NSW police were tasked with conducting a review of their Safe Driving Policy seven years ago, with the aim of improving road safety. It was announced in the Police Monthly June 2016 that “the Safe Driving Policy has been revised.” But it seems the new policy has never been released to the public.
Redfern Legal Centre senior solicitor David Porter speculated in January last year that NSW police had updated their policy, but he couldn’t understand why it hadn’t been released.
An exception to the rule
However, as we reported in a previous blog, NSW police don’t always carry on with their high-speed pursuits. On January 10 this year, police initiated a pursuit of a car in Mount Riverview, but subsequently abandoned the chase in the interests of public safety.
The vehicle was later spotted by police that same day in Campbelltown. The driver got out of the car and tried to flee, but he was apprehended by the officers.
The officers’ decision to suspend the pursuit and apprehend the suspect later – mirroring the Victorian police pursuit policy – was praised by police associations and public safety groups.
A driver is guilty of the offence if they were aware, ought reasonably to have known, or had reasonable grounds to suspect that police were pursuing them, but they refused to stop and drove recklessly, at high-speed or in a dangerous manner.
The offence carries a maximum penalty of three years’ imprisonment, or five years’ for a second or later offence.
The law was named after Skye Sassine.
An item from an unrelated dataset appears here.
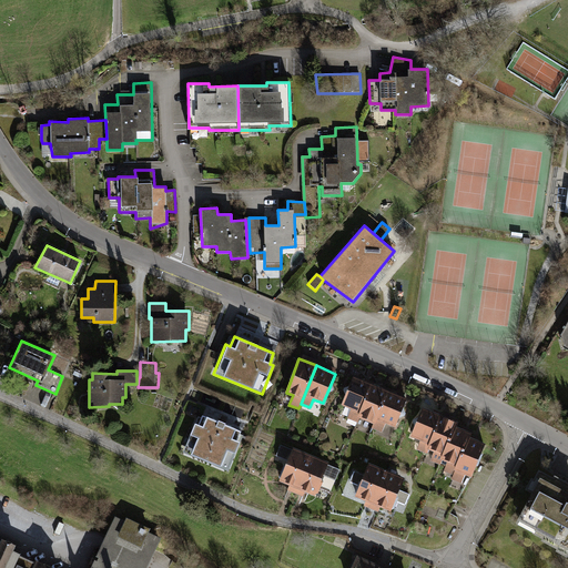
[(408,398),(352,375),(341,404),(352,408),(347,418),(356,423),(359,417),(374,424),(372,429),(382,434),(387,423),(396,427),(408,398)]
She was only 19 months old, when William Ngati, who was fleeing a police pursuit, crashed into the back of her parents’ car, killing her on New Year’s Eve, 2009. Her tragic death led to tougher penalties against those that lead police on high-speed chases.
High-speed pursuits need to stop
However, while Skye’s law does result in longer prison terms for those involved in police pursuits, it seems it’s hardly a deterrent at the moment that someone decides to flee a police vehicle, as these chases continue to happen.
But it has been shown in states across the country where no-pursuit policies are implemented that these result is less road fatalities.
So until NSW police change their policy of pursuing vehicles at high-speeds, there’s always the chance that another young child could become the victim of a fatal accident.
This child would be another casualty of a flawed policy that sees police trying to catch an offender immediately, rather than apprehending them at a later time, when there’s less of a threat to the general public.